**EXCERPTED PASSAGE:**
________________________

How do irreducible quadratic denominators complicate partial-fraction decomposition?

If you were trying to find the partial fraction decomposition of

$\frac{x}{{x}^{2} - 9}$,

you would break up the denominator into $\left(x + 3\right) \left(x - 3\right)$, and the problem would be set up as follows:

$\frac{x}{\left(x + 3\right) \left(x - 3\right)} = \frac{A}{x + 3} + \frac{B}{x - 3}$

which would be simplified to be

$x = A \left(x - 3\right) + B \left(x - 3\right)$

which is very easily solved.

However, if the problem were

$\frac{x}{{x}^{4} - 81}$,

the denominator would factor into $\left({x}^{2} + 9\right) \left({x}^{2} - 9\right) = \left({x}^{2} + 9\right) \left(x + 3\right) \left(x - 3\right)$.

The ${x}^{2} + 9$ term cannot be factored (over the real numbers) and is and thus is an irreducible quadratic.

________________________

**THE INPUT:**
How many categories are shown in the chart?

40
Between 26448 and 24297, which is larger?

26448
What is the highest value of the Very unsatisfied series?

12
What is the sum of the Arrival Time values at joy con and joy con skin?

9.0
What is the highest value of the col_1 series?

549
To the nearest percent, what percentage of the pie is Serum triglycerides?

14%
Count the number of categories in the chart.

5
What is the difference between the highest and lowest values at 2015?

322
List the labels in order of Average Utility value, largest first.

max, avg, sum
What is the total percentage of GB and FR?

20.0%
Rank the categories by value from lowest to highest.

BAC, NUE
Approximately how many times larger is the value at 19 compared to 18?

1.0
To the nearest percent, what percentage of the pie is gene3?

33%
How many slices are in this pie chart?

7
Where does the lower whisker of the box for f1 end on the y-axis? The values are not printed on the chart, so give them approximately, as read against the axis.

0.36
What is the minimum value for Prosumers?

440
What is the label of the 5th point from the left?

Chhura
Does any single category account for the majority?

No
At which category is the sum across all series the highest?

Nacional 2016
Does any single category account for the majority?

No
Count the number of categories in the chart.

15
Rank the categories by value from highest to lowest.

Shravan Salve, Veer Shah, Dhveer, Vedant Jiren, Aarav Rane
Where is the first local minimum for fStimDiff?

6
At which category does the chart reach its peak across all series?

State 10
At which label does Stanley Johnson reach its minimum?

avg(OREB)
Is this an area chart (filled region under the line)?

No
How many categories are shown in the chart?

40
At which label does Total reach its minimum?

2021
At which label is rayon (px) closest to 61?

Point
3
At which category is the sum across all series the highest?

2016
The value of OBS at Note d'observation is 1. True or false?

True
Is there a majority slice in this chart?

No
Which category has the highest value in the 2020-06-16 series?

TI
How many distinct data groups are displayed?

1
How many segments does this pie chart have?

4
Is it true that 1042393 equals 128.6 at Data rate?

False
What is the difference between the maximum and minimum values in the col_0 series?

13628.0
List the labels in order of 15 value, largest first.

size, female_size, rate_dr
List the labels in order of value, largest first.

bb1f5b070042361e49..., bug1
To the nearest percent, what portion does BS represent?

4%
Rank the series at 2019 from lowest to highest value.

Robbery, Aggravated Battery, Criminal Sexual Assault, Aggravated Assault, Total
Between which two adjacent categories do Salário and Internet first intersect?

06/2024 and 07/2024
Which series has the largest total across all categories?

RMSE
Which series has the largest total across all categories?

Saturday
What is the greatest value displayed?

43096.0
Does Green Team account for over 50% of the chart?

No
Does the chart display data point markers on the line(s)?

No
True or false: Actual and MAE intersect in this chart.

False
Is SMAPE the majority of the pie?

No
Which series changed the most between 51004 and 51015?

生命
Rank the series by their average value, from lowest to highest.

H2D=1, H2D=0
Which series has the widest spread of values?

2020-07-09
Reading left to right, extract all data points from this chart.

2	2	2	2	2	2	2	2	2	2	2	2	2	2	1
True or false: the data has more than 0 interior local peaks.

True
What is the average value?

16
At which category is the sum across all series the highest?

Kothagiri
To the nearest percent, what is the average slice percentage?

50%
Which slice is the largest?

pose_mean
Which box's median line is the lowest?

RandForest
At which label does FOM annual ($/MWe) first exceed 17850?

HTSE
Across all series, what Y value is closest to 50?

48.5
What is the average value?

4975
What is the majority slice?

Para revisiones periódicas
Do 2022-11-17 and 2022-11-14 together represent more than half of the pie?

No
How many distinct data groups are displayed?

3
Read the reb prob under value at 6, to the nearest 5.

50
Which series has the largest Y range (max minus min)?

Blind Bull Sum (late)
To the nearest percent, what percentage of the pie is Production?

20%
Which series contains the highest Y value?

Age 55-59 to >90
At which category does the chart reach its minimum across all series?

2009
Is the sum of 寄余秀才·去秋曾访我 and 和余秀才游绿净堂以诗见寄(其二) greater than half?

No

________________________

**ACTIVITIES:**
**a)** Could you reproduce the stretch of the partial-fractions excerpt from "which is very" through "an irreducible quadratic."?
**b)** Which lines of the listing contain the string "half"? Gather every such line, treating uppercase and lowercase as different.
The partial-fractions excerpt and the listing are unrelated material.

**SET OF ANSWERS:**
**a)**
which is very easily solved.

However, if the problem were

$\frac{x}{{x}^{4} - 81}$,

the denominator would factor into $\left({x}^{2} + 9\right) \left({x}^{2} - 9\right) = \left({x}^{2} + 9\right) \left(x + 3\right) \left(x - 3\right)$.

The ${x}^{2} + 9$ term cannot be factored (over the real numbers) and is and thus is an irreducible quadratic.

**b)**
Do 2022-11-17 and 2022-11-14 together represent more than half of the pie?
Is the sum of 寄余秀才·去秋曾访我 and 和余秀才游绿净堂以诗见寄(其二) greater than half?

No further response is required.